You have to imagine it’ll happen for him eventually — the Red Sox can’t deny how awesome Boggs was for them forever, right? — but it’s not often that anyone gets what they want in this world by going to the press and whining like this either. Play the long game, Wade.

  1. Detroit Michael - Apr 10, 2013 at 10:26 AM

    Of the 25 players in the 3,000 career hit club, Boggs has the oldest at the time of his major league debut. He bucked the odds and had a long and tremendously productive career.

    Now stop the whining, Wade!

    • sabatimus - Apr 10, 2013 at 11:14 AM

      At the same time, it’s pathetic that he has to ask the Sox to retire his number. He’s in the HOF, and deservedly so. What’s the fricking hold-up here? Was he that much of a clubhouse cancer? He was my favorite player growing up.
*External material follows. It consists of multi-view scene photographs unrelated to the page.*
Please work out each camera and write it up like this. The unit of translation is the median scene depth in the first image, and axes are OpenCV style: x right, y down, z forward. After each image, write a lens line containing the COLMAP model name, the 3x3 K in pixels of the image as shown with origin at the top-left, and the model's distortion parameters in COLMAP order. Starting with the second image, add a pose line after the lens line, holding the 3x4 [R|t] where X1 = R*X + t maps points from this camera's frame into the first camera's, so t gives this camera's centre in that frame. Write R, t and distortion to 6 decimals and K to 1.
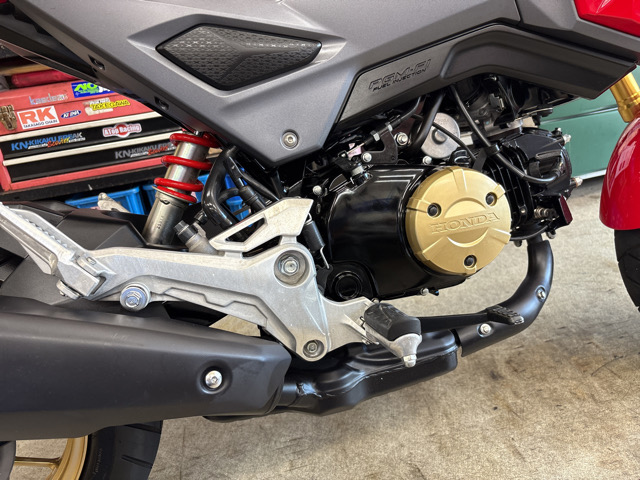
lens RADIAL K [[490.5, 0, 318.8], [0, 490.5, 240.4], [0, 0, 1]] dist [0.022828, -0.034898]
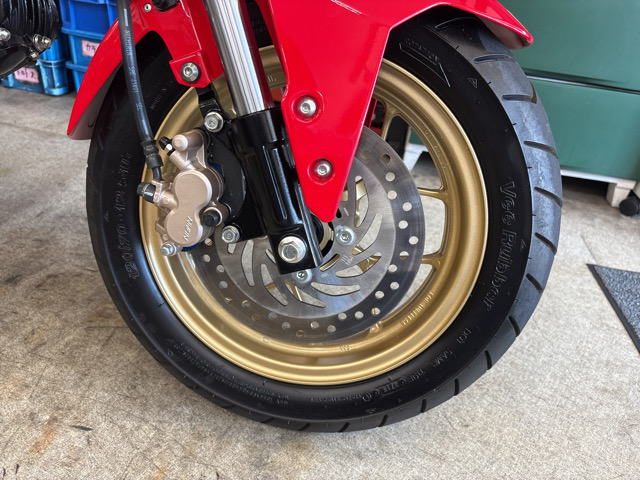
lens RADIAL K [[490.5, 0, 321.0], [0, 490.5, 242.3], [0, 0, 1]] dist [0.022828, -0.034898]
pose [[0.887200, 0.413089, -0.205508, 1.022269], [-0.374755, 0.905009, 0.201291, -0.141455], [0.269137, -0.101571, 0.957731, 0.400732]]
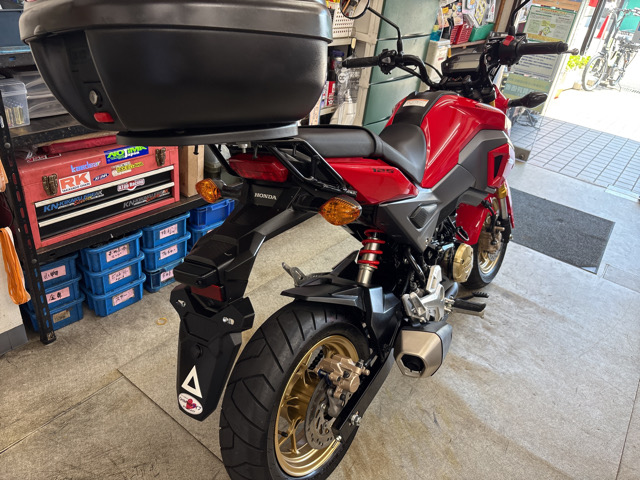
lens RADIAL K [[490.5, 0, 320.1], [0, 490.5, 243.8], [0, 0, 1]] dist [0.022828, -0.034898]
pose [[0.742691, -0.128571, 0.657175, -1.413962], [0.040038, 0.988165, 0.148079, -0.395957], [-0.668436, -0.083664, 0.739049, -0.326186]]
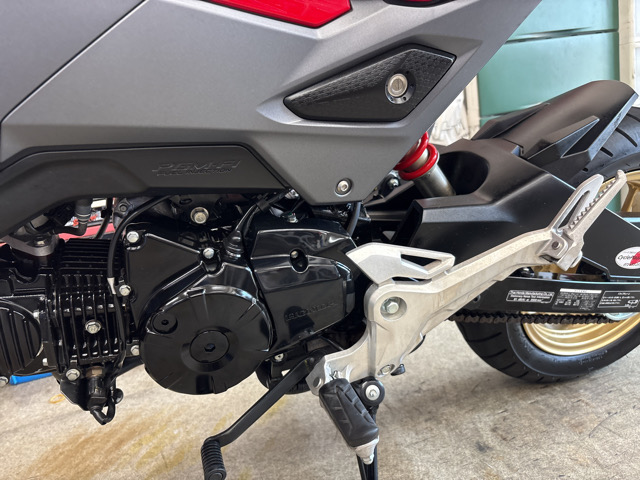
lens RADIAL K [[490.5, 0, 317.1], [0, 490.5, 241.5], [0, 0, 1]] dist [0.022828, -0.034898]
pose [[0.993786, -0.034317, 0.105884, -0.001829], [0.053151, 0.982129, -0.180547, 0.070478], [-0.097796, 0.185053, 0.977850, 0.142842]]
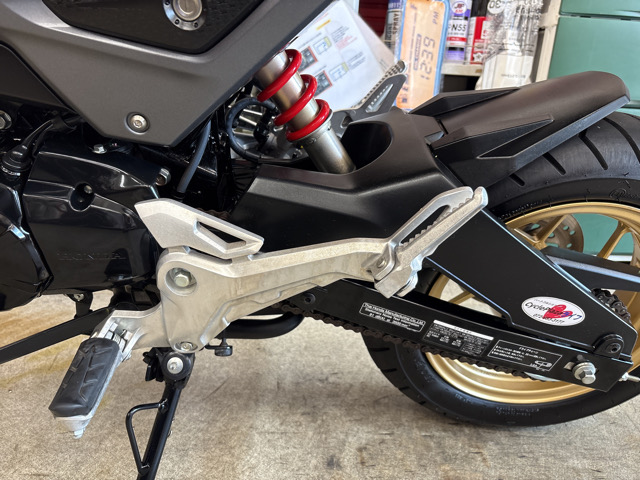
lens RADIAL K [[490.5, 0, 319.6], [0, 490.5, 241.3], [0, 0, 1]] dist [0.022828, -0.034898]
pose [[0.969597, 0.228237, -0.088257, 0.355098], [-0.234152, 0.970115, -0.063646, 0.000840], [0.071093, 0.082376, 0.994062, 0.244406]]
Best contact hitter I’ve ever seen (with the possible exception of Ichiro).

      • spikeintn - Apr 10, 2013 at 2:08 PM

        You should include Rod Carew in that discussion.

      • dexterismyhero - Apr 10, 2013 at 3:05 PM

        but was he the best “Pure Contact Hitter”?

      • sabatimus - Apr 10, 2013 at 10:54 PM

        I didn’t see much of Rod Carew until near the end of his career, but yes, that was an omission.

  2. vallewho - Apr 10, 2013 at 12:19 PM

    This says a lot about the Boston Red Sox.

  3. Jack Marshall - Apr 10, 2013 at 12:50 PM

    Boggs embarrassed the club and the city with his Margo scandal and sex addict mea culpa. Combines with the Yankee experience, there’s no way he’s going to have his number retired. I’m amazed he even expects it.

    • oldpaddy - Apr 10, 2013 at 1:21 PM

      Didn’t he shit on the organization after he left?

      • soxfan1966 - Apr 10, 2013 at 3:30 PM

        He crapped on the organization while he was still there. He was a great hitter, and while he started off as a crappy third baseman he worked hard to become adequate (his Golden Gloves were a stretch — not that a Golden Glove is an accurate measure of one’s fielding ability). No one can deny that he had some great personal accomplishments.

        However, a lot of Boston fans also remember his “me first” attitude”. His teammates couldn’t rely upon him to successfully execute a hit-and-run since he would more often than not take pitches. He had problems interacting with his black teammates — Boyd and Rice. The whole Margo Adams thing reeked, and he seemed only too eager to take his teammates down with him by threatening to disclose other players’ personal foibles.

        Boggs deserves his Hall of Fame plaque based upon his hitting accomplishments, but he offended a lot of people in Boston — that’s one reason the Boston brass weren’t too eager to re-sign him after the ’92 season — so a lot of fans at the time weren’t too sorry to see him leave. I would advise him not to hold his breath expecting to see his number hanging on the right-field facade at The Fens.

      • sabatimus - Apr 10, 2013 at 10:55 PM

        Honestly, the way each Sox ownership group seems to cyclically treat it’s players like shit, I’m not surprised that he acted in kind.

  4. yahmule - Apr 10, 2013 at 2:34 PM

    Aw, Wade, go to some cushy game reserve and murder some exotic and unsuspecting animal. That always seems to cheer you up. Dick.

  5. rickinnh - Apr 10, 2013 at 3:22 PM

    Boggs embarrassed the organization during and after he left. He continues to be a jerk to this day. He was the “headline” speaker at the New Hampshire Baseball Dinner that I was privileged to attend last winter and he was clearly intoxicated while on the dias. Anyone needing the spotlight so desperately needs professional help. Not enshrinement in another HOF.

  6. sdl1 - Apr 10, 2013 at 7:44 PM

    Boggs lost all rights to have #26 retired on December 15, 1992.

  7. beachnbaseball - Apr 11, 2013 at 7:21 AM

    What an embarrassment. Asking a team to retire your number. Really. That’s like asking to be invited to a party.

  8. givetheballtoantowainsmithletsgo - Mar 21, 2015 at 2:58 PM

    Boggs was the real life Roger Dorn.